Harvey Smith spende importanti parole di apprezzamento per Bethesda

"Ho lavorato con un sacco di publisher nei miei diciotto anni di carriera con i videogame. Talvolta ho anche lavorato da indipendente. Ho fatto parte di team grandi e di team piccoli, e posso dirvi in tutta sincerità che i ragazzi di Bethesda sono le persone più in gamba con cui abbia mai avuto a che fare", ha dichiarato Harvey Smith, director di Dishonored.

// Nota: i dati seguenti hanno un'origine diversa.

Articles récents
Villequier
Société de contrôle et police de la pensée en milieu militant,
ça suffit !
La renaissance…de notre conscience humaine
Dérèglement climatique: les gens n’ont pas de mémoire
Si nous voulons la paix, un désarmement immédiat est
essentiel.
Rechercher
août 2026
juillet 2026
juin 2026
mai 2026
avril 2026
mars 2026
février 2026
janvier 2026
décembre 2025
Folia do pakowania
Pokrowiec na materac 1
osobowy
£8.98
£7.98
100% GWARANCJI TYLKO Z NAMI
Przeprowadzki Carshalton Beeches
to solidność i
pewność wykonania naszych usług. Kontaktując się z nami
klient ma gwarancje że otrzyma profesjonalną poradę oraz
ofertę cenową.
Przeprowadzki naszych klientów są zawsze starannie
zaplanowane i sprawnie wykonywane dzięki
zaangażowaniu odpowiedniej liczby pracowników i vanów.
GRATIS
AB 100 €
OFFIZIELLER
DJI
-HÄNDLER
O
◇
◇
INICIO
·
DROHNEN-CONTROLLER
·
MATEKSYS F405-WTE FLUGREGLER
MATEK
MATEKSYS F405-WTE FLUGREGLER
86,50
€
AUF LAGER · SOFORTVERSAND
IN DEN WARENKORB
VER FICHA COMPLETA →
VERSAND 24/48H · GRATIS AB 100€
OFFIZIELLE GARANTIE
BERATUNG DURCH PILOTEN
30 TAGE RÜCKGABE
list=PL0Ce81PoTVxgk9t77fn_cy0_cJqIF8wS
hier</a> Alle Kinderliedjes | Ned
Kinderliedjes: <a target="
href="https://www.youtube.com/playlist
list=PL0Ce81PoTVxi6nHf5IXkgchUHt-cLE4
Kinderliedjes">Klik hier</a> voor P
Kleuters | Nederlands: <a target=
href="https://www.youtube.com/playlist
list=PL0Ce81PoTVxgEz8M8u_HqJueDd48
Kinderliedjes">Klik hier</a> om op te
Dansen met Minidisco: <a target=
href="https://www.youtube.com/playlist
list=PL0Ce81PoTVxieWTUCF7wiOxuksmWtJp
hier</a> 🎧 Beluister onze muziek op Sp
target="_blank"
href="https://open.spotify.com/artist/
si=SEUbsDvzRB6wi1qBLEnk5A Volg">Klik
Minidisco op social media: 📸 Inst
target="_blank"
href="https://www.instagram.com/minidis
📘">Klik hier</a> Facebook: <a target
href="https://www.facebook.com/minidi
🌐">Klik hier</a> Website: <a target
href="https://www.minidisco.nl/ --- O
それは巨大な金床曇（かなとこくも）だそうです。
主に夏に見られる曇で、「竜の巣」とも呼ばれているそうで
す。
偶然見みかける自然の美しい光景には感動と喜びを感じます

"Basta pensare al successo di Fallout e Skyrim per capire come questo gruppo di persone abbia contribuito alla crescita di nuovi talenti per l'industria videoludica", ha continuato Smith. "Incontrarli è stata una cosa fantastica per Arkane Studios, ancora siamo increduli che sia accaduto. Così, quando siamo andati a incontrarli e abbiamo cominciato a parlare di Dishonored, è stato molto strano. Un first person shooter con elementi RPG e un sistema stealth, come sapete. Abbiamo discusso a lungo di come il tipo di ambientazione e la simulazione fossero importanti per noi. Dunque abbiamo cominciato a mettere a punto lo stile grafico e tutti sembravano esserne sorpresi ed entusiasti."

"E' stata un'esperienza atipica", ha continuato il director. "Ogni passo che facevamo, loro erano lì per supportarci. Non è mai successa una cosa del genere con altri publisher con cui ho lavorato, spesso ci obbligavano a lavorare al multiplayer oppure erano convinti che la narrazione e la visuale in prima persona fossero due cose distinte e separate, o ancora che gli RPG non vendessero."

"Per farla breve, dunque: nessuno in Bethesda ci ha mai fatto pressioni per inserire il multiplayer in Dishonored. Gli abbiamo detto che si trattava di un gioco pensato per il solo single player e per loro andava bene. Così siamo andati avanti."